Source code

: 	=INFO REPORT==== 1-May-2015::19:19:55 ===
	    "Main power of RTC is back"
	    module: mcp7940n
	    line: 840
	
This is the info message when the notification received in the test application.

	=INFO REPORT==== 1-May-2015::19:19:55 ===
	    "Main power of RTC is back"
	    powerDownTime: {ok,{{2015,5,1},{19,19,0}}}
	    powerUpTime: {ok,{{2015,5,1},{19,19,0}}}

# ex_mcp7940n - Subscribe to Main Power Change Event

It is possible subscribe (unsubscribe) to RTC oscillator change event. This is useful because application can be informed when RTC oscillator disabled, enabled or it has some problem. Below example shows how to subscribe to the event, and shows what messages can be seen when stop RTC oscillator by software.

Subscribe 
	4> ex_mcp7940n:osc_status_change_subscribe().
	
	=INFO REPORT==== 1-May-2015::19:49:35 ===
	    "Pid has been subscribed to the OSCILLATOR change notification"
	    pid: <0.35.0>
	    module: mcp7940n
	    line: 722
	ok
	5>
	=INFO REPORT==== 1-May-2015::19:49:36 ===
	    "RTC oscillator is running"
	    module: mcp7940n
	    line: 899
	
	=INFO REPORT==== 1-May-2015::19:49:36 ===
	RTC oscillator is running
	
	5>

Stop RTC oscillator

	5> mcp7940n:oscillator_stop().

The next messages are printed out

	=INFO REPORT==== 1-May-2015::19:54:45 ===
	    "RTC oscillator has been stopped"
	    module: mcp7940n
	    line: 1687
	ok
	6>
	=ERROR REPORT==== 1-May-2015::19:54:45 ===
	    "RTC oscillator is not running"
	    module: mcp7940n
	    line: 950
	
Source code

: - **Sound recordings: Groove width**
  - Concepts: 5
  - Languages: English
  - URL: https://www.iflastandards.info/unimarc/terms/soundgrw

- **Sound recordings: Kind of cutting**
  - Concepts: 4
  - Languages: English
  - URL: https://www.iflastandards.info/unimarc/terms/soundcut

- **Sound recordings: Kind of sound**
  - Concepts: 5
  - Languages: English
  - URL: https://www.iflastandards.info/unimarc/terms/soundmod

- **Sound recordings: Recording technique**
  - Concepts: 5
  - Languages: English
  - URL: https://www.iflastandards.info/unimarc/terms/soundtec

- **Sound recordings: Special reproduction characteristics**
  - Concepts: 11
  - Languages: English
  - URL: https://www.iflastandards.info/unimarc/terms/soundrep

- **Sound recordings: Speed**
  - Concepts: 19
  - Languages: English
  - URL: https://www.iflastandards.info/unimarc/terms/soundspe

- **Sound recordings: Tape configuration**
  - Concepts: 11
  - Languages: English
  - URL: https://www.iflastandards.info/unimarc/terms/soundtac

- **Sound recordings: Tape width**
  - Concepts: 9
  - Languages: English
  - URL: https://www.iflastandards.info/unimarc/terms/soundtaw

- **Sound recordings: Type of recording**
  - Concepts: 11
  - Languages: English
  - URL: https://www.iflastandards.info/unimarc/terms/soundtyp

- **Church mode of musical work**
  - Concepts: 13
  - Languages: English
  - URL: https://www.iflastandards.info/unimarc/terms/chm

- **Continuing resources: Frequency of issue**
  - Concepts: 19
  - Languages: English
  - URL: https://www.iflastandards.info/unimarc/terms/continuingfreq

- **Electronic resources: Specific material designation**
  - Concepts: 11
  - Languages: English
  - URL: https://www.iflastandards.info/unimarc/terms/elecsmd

--------------------------------

## Task directions
Copy out every line of the records above, character for character, with no changes.

## Response area
Source code

: 	=INFO REPORT==== 1-May-2015::19:19:55 ===
	    "Main power of RTC is back"
	    module: mcp7940n
	    line: 840
	
This is the info message when the notification received in the test application.

	=INFO REPORT==== 1-May-2015::19:19:55 ===
	    "Main power of RTC is back"
	    powerDownTime: {ok,{{2015,5,1},{19,19,0}}}
	    powerUpTime: {ok,{{2015,5,1},{19,19,0}}}

# ex_mcp7940n - Subscribe to Main Power Change Event

It is possible subscribe (unsubscribe) to RTC oscillator change event. This is useful because application can be informed when RTC oscillator disabled, enabled or it has some problem. Below example shows how to subscribe to the event, and shows what messages can be seen when stop RTC oscillator by software.

Subscribe 
	4> ex_mcp7940n:osc_status_change_subscribe().
	
	=INFO REPORT==== 1-May-2015::19:49:35 ===
	    "Pid has been subscribed to the OSCILLATOR change notification"
	    pid: <0.35.0>
	    module: mcp7940n
	    line: 722
	ok
	5>
	=INFO REPORT==== 1-May-2015::19:49:36 ===
	    "RTC oscillator is running"
	    module: mcp7940n
	    line: 899
	
	=INFO REPORT==== 1-May-2015::19:49:36 ===
	RTC oscillator is running
	
	5>

Stop RTC oscillator

	5> mcp7940n:oscillator_stop().

The next messages are printed out

	=INFO REPORT==== 1-May-2015::19:54:45 ===
	    "RTC oscillator has been stopped"
	    module: mcp7940n
	    line: 1687
	ok
	6>
	=ERROR REPORT==== 1-May-2015::19:54:45 ===
	    "RTC oscillator is not running"
	    module: mcp7940n
	    line: 950
	
Source code

: - **Sound recordings: Groove width**
  - Concepts: 5
  - Languages: English
  - URL: https://www.iflastandards.info/unimarc/terms/soundgrw

- **Sound recordings: Kind of cutting**
  - Concepts: 4
  - Languages: English
  - URL: https://www.iflastandards.info/unimarc/terms/soundcut

- **Sound recordings: Kind of sound**
  - Concepts: 5
  - Languages: English
  - URL: https://www.iflastandards.info/unimarc/terms/soundmod

- **Sound recordings: Recording technique**
  - Concepts: 5
  - Languages: English
  - URL: https://www.iflastandards.info/unimarc/terms/soundtec

- **Sound recordings: Special reproduction characteristics**
  - Concepts: 11
  - Languages: English
  - URL: https://www.iflastandards.info/unimarc/terms/soundrep

- **Sound recordings: Speed**
  - Concepts: 19
  - Languages: English
  - URL: https://www.iflastandards.info/unimarc/terms/soundspe

- **Sound recordings: Tape configuration**
  - Concepts: 11
  - Languages: English
  - URL: https://www.iflastandards.info/unimarc/terms/soundtac

- **Sound recordings: Tape width**
  - Concepts: 9
  - Languages: English
  - URL: https://www.iflastandards.info/unimarc/terms/soundtaw

- **Sound recordings: Type of recording**
  - Concepts: 11
  - Languages: English
  - URL: https://www.iflastandards.info/unimarc/terms/soundtyp

- **Church mode of musical work**
  - Concepts: 13
  - Languages: English
  - URL: https://www.iflastandards.info/unimarc/terms/chm

- **Continuing resources: Frequency of issue**
  - Concepts: 19
  - Languages: English
  - URL: https://www.iflastandards.info/unimarc/terms/continuingfreq

- **Electronic resources: Specific material designation**
  - Concepts: 11
  - Languages: English
  - URL: https://www.iflastandards.info/unimarc/terms/elecsmd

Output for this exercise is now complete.